C’est cette attitude souple qui aurait, avec le temps, la croissance du cerveau et l’évolution de l’anatomie humaine, favorisé la domination masculine sur les groupes.
Ce qui a sans doute sauvé nos lointains ancêtres (au départ si fragiles), c’est une cohésion et une interaction sociales étroites, qu’on rencontre déjà, du reste, chez nos proches parents primates (Bonobos et Chimpanzés). Les mâles devaient faire bloc, et les femelles, terriblement fragilisée par la station debout dans les cas de grossesse et d’accouchement, avaient tout intérêt à fortifier au maximum leur lien avec eux si elles voulaient obtenir une meilleure protection d’elles-mêmes et de leur progéniture, à la croissance de plus en plus longue. Peu à peu, d’autre part, a dû s’opérer une sélection sexuelle, par les mâles, des compagnes les plus « maternelles », les plus affectivement gratifiantes et, de ce fait, les moins agressives et les plus « passives ».
Les bases du rapport intersexuel proprement humain étaient jetées.
L’infini ne peut être que répétition obsédante de lui-même, que successions de niches emboîtées les unes dans les autres à la manière de poupées-gigognes.
Etant donné qu’il nait du manque, du vide, de l’absence (de), le désir est fils du désert.
Oui, tout est dit, mais ce n’est pas une raison pour ne pas le répéter ; on ne sait jamais, il y a toujours des oreilles qui trainent, et ne sont pas au courant.

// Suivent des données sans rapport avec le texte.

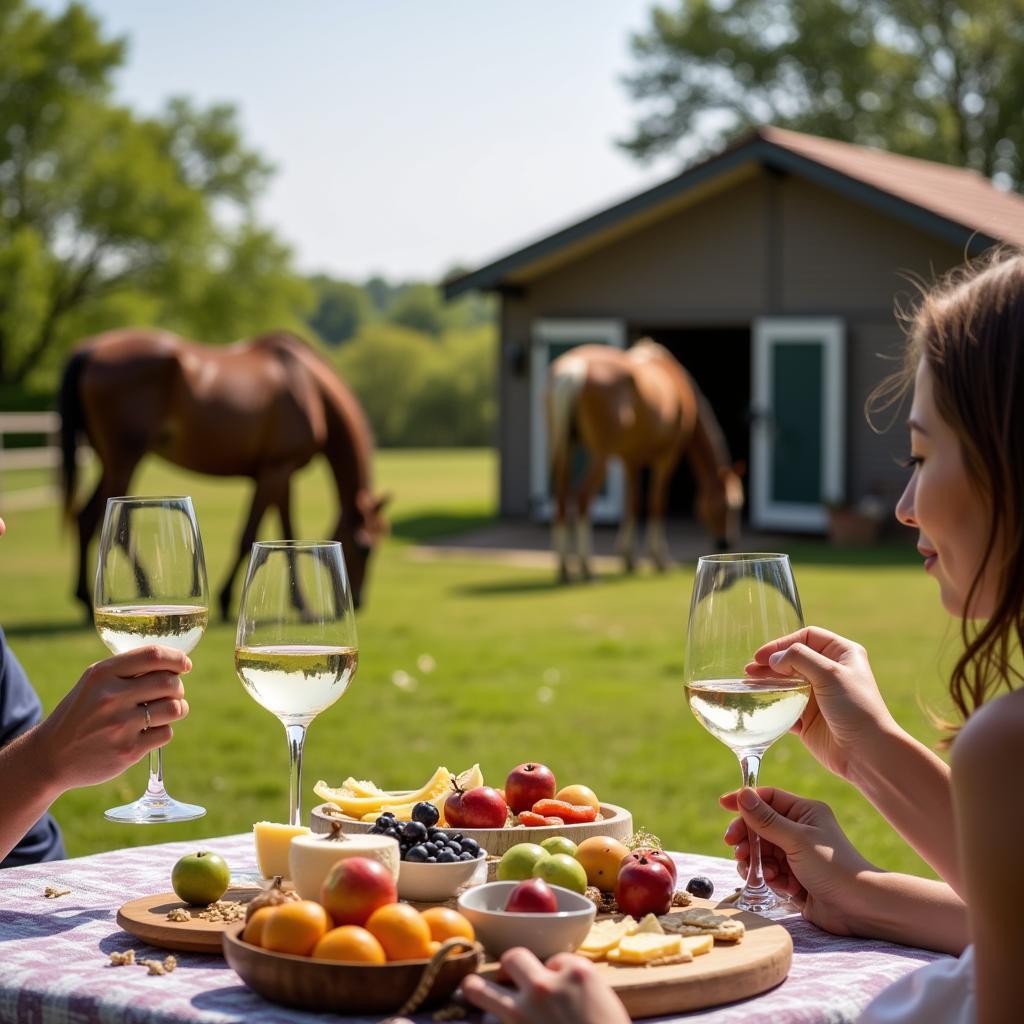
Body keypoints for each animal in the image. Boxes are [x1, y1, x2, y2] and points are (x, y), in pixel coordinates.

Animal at [59, 327, 387, 614]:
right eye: (365, 547)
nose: (359, 599)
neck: (306, 384)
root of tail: (91, 348)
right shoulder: (275, 470)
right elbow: (248, 535)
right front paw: (230, 598)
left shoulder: (283, 473)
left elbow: (288, 534)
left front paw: (299, 604)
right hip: (125, 459)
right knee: (110, 526)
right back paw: (127, 592)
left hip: (110, 460)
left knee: (90, 520)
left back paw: (96, 596)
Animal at [548, 342, 741, 585]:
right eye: (729, 505)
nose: (725, 542)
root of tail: (574, 369)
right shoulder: (667, 455)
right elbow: (656, 502)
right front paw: (659, 559)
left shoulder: (631, 459)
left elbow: (633, 502)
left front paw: (629, 558)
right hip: (601, 453)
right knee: (583, 497)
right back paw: (586, 567)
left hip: (563, 446)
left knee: (561, 499)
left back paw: (564, 567)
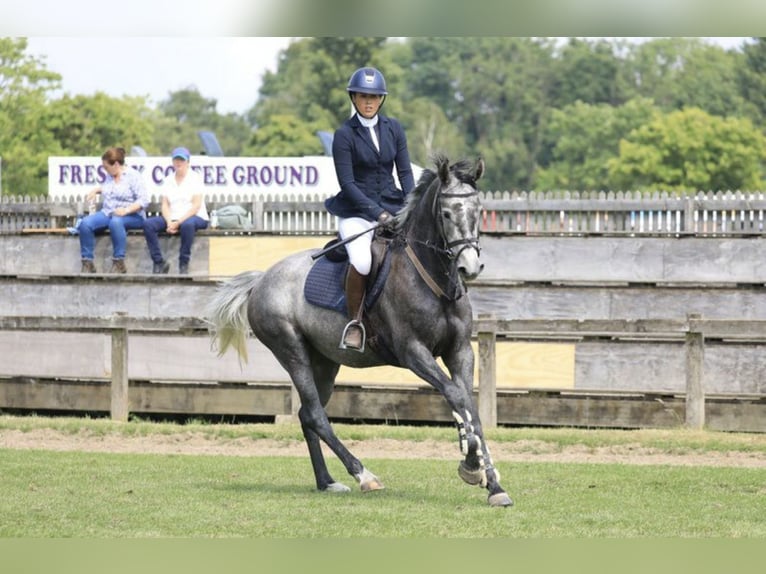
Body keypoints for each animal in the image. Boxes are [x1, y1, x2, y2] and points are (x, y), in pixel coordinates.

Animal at [207, 156, 512, 508]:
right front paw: (472, 464)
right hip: (292, 352)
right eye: (446, 214)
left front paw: (492, 482)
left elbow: (469, 406)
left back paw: (327, 482)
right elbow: (456, 395)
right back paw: (363, 475)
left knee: (307, 413)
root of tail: (261, 280)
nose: (469, 268)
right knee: (315, 414)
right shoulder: (414, 352)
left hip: (324, 362)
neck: (435, 282)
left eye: (478, 211)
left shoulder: (460, 350)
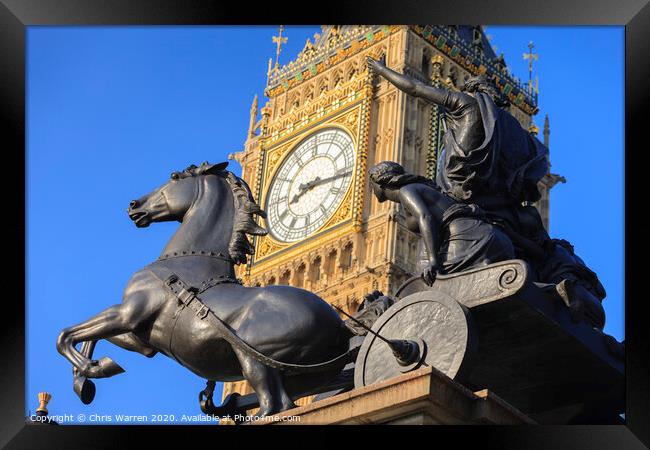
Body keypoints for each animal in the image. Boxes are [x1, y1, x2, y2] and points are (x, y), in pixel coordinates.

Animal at [55, 160, 350, 416]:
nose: (133, 205)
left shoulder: (129, 312)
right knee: (284, 403)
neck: (187, 259)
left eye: (174, 176)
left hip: (255, 356)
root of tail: (340, 325)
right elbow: (91, 338)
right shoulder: (142, 336)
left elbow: (66, 335)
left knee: (271, 404)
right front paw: (87, 378)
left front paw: (93, 370)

Dans « mensonge », il y a le mot « songe ».
De plus en plus, les gens passent leur temps à « se protéger », à protéger leur petit monde, leur petite bulle, leur microscopique territoire.
Ils veillent jalousement sur leur parcelle de présence, de pouvoir, si mince, si insignifiante soit cette dernière.
Ainsi, tous azimuts, prolifèrent les tyranneaux, les roitelets, les « petits chefs ». A peine quelqu’un fonde-t-il et dirige-t-il une association qu’elle devient « la sienne », ad vitam aeternam. A peine un groupe se constitue-t-il qu’il se ferme au reste du monde et s’emmure dans ses petites habitudes (dont l’accueil ne fait pas partie).
Les gens, sur le qui-vive, vivent dans la crainte plus ou moins larvée de se voir « supplantés » par quelqu’un d’autre qui serait plus brillant, plus capable, plus dynamique ou encore même, plus charismatique. Ils redoutent qu’on « empiète » sur leur minuscule pré carré par-dessus tout.
La susceptibilité, peu à peu, vire à la paranoïa rampante.
Plus ça va, et plus, semble-t-il, la société moderne devient une société de cliques, de tribus…voire de sectes.
L’atomisation atteint non seulement les individus mais les groupes, qui deviennent de plus en plus « fusionnels » et qui, pour se maintenir, dépendent de façon croissante de la tyrannie des proximités affectives, des « loyautés » et des « fidélités » de type presque féodal.
C’est que l’autre est toujours, plus ou moins, potentiellement vécu comme un compétiteur masqué qui, à ce titre, est toujours à la merci d’une rupture de confiance.
Nous vivons dans un univers où l’égotisme parano est omniprésent, et le moins qu’on puisse dire est que cela ne facilite pas les rapports humains.